“Play Therapy is based upon the fact that play is the child’s natural medium of self-expression. It is an opportunity which is given to the child to ‘play out’ his feelings and problems just as, in certain types of adult therapy, an individual ‘talks out’ his difficulties”. ~ Virginia Axline
What is Play Therapy?
Play Therapy is offered on an individual or small group basis for children between the ages of 3 and 12 years old. I work therapeutically from an integrative and holistic perspective which, integrates the therapeutic use of a wide range of creative arts media, which I call ‘the toolkit’. The toolkit can include, stories, arts and crafts, sand-tray and miniature symbols and objects to play within the sand-tray, puppets, dolls, dolls house, musical instruments, materials, sensory based toys and games. Through this therapeutic approach, children are invited into the space to play – Play is a child’s natural language and it is through their playful exploration that sense can begin to be made with regards to presenting difficulties – their play is the bridge between their conscious and unconscious minds and as they are playing I am noticing, reflecting, witnessing and finding therapeutic ways to help them to connect and process psychological, social, behavioral or emotional difficulties.

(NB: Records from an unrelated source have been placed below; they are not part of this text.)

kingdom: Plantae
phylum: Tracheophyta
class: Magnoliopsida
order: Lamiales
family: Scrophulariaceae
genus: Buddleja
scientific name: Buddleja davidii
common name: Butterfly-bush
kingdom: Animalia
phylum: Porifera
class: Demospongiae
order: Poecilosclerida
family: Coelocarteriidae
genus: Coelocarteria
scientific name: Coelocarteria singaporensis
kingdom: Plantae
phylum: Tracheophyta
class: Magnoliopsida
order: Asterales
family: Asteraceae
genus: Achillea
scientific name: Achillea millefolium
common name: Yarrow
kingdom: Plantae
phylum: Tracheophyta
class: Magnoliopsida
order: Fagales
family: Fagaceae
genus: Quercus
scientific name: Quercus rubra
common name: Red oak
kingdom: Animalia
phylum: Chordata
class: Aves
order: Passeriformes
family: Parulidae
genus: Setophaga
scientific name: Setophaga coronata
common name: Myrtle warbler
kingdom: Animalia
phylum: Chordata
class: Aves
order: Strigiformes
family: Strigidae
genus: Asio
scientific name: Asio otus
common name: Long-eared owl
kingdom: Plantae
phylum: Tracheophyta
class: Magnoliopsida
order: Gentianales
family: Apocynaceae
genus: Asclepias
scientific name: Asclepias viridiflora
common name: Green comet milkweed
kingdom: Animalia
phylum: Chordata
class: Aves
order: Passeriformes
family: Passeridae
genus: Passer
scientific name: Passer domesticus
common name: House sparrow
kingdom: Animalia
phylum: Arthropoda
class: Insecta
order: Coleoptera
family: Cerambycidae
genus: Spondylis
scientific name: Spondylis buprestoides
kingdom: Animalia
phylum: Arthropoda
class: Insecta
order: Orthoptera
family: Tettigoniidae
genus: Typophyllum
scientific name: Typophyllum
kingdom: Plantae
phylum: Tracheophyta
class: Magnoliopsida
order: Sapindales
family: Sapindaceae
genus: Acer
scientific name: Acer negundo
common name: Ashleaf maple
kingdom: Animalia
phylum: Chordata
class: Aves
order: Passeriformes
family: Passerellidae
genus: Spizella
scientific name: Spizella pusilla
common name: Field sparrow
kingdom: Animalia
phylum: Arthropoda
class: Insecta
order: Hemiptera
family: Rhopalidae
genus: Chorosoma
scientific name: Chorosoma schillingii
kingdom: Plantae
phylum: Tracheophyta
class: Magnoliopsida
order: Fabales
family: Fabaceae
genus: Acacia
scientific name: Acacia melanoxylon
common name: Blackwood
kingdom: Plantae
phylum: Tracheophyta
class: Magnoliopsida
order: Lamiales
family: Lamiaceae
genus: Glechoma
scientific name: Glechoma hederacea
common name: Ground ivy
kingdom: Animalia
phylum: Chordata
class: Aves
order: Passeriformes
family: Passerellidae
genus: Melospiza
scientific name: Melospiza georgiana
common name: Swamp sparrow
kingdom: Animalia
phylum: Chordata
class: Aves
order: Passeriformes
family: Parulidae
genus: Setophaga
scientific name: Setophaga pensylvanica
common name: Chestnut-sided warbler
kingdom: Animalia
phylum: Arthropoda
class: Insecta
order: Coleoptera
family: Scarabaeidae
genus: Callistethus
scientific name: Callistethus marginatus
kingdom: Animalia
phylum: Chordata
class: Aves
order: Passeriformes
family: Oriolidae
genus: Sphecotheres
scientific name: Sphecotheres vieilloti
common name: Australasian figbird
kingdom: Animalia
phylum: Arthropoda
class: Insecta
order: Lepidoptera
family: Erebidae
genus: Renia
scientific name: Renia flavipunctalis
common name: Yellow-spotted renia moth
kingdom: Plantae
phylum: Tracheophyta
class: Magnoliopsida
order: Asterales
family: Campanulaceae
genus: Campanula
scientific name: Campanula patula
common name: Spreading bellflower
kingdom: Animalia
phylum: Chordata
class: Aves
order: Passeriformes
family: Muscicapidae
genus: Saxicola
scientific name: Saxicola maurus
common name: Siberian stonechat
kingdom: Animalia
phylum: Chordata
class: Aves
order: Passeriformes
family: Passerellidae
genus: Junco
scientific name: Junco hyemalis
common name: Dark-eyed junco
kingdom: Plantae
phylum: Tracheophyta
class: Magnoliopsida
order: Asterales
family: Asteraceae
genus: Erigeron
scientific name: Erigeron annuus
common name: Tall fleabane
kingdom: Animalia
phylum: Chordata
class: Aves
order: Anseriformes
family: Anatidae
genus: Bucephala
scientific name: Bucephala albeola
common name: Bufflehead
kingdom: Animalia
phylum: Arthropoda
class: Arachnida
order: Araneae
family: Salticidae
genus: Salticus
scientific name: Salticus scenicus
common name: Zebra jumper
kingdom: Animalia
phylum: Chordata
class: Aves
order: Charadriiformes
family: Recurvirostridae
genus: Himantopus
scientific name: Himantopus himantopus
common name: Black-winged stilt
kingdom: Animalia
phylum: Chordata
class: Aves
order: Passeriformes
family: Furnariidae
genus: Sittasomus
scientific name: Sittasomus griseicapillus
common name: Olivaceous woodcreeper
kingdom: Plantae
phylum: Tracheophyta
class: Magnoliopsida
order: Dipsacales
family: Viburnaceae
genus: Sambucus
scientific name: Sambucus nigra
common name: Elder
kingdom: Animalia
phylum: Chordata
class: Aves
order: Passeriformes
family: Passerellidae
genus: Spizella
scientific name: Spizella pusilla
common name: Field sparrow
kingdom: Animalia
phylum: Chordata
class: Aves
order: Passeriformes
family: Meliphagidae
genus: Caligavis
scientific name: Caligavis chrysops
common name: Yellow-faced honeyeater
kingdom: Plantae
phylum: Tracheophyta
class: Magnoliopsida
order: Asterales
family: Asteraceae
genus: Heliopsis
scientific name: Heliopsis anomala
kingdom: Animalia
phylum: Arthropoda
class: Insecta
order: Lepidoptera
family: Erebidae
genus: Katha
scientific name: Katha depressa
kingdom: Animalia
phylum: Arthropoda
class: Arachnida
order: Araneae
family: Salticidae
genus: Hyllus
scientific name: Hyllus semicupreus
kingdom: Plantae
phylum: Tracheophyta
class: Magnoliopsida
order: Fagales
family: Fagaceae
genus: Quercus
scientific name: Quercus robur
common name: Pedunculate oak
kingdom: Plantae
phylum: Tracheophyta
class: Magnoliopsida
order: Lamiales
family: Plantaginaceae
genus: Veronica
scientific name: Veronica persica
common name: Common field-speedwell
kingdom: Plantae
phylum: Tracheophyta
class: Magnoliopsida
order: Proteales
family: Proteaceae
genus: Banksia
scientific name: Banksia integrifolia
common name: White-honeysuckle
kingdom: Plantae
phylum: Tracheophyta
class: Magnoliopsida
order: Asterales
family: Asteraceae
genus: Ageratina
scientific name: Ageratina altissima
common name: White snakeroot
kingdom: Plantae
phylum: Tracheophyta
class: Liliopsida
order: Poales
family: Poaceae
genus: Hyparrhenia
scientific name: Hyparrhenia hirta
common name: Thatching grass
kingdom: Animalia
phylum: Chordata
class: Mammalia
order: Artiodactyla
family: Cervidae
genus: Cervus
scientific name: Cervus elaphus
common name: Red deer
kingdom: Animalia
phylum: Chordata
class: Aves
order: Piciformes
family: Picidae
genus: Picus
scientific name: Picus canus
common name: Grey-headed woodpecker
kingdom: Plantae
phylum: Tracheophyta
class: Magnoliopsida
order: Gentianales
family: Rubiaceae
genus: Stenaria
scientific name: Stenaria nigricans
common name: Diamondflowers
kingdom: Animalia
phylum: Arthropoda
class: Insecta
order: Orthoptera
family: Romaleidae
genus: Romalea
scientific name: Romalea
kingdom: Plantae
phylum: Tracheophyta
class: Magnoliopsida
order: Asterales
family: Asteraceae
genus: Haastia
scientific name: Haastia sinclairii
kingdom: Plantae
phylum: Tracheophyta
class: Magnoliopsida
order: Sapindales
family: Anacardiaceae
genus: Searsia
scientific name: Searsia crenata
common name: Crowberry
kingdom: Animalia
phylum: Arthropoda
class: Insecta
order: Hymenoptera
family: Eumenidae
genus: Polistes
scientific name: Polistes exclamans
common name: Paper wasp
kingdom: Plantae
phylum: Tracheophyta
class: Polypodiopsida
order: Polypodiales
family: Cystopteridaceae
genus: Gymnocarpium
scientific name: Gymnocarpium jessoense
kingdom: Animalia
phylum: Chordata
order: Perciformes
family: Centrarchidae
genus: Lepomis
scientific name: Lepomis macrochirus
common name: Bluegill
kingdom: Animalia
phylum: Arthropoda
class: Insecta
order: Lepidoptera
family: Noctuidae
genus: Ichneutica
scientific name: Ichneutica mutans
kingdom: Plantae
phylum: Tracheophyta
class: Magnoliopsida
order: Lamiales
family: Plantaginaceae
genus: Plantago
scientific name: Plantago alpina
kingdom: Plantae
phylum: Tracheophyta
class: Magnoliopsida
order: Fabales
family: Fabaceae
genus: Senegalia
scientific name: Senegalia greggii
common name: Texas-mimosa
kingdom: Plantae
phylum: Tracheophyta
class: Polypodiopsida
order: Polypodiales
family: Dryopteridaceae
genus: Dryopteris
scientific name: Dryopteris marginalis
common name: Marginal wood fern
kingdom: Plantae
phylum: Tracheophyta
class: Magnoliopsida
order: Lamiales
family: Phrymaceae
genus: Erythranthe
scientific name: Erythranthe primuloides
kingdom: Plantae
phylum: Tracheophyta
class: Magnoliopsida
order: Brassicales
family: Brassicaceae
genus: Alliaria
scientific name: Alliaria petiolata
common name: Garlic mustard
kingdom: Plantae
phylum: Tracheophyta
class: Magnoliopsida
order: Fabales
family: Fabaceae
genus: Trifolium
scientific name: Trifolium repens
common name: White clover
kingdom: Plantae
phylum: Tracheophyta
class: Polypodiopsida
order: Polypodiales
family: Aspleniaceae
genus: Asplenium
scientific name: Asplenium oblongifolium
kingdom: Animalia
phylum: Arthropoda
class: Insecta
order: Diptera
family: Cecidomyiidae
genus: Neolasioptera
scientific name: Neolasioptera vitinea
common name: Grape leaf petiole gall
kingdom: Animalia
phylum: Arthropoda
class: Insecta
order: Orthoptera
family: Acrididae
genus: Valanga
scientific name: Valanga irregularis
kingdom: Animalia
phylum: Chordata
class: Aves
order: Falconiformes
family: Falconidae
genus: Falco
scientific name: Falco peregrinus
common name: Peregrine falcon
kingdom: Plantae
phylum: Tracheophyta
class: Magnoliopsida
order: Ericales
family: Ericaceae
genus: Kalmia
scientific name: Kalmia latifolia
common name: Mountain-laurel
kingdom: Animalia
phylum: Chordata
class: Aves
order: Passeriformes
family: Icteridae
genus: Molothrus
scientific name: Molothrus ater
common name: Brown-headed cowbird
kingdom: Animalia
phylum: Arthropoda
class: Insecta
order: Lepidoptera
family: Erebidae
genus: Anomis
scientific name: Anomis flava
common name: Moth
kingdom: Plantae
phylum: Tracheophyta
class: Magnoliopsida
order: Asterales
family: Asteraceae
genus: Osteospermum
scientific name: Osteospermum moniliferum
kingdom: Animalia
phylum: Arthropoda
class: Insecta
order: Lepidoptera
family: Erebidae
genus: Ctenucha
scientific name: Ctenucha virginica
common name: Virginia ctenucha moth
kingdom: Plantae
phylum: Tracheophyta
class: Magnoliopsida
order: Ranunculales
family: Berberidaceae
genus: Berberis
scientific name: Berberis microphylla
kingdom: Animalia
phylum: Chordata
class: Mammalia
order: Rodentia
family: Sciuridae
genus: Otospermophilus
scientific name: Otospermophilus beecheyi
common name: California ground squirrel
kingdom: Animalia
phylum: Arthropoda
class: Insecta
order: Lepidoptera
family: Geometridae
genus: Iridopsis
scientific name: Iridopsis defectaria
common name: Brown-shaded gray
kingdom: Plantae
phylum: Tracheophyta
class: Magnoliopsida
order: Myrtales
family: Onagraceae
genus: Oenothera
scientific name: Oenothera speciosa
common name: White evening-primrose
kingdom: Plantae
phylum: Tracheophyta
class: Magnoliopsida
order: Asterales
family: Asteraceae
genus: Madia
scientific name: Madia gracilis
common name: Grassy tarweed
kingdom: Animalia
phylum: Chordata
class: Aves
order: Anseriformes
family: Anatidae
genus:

Play Therapy works with unconscious as well as conscious processes; using non-directive and directive approaches, which has been therapeutically evidence through research and practice.
Many children do not have the words to express their thoughts, feelings and emotions – meeting them in their world, as they are can help to build therapeutic connection and a deeper understanding of how a child views their internal world and difficulties they may be struggling to process.
A child might benefit from Play Therapy if he or she:
- is struggling academically or socially
- has nightmares or disturbed sleep
- is excluded or is at risk of being excluded from school
- has suffered trauma, loss or bereavement
- has suffered emotional, physical or sexual abuse
- struggles with being fostered or adopted
- is troubled by his or her parents’ divorce or separation
- suffers anxiety, stress or phobias
- is withdrawn or continually unhappy
- finds it hard to make friends
- quarrels frequently with peers or siblings
- is bullied or bullies’ others
- displays inappropriate behaviour
- doesn’t play
According to current research* up to 83% of children receiving play therapy to Play Therapy UK’s (PTUK) standards reported positive change.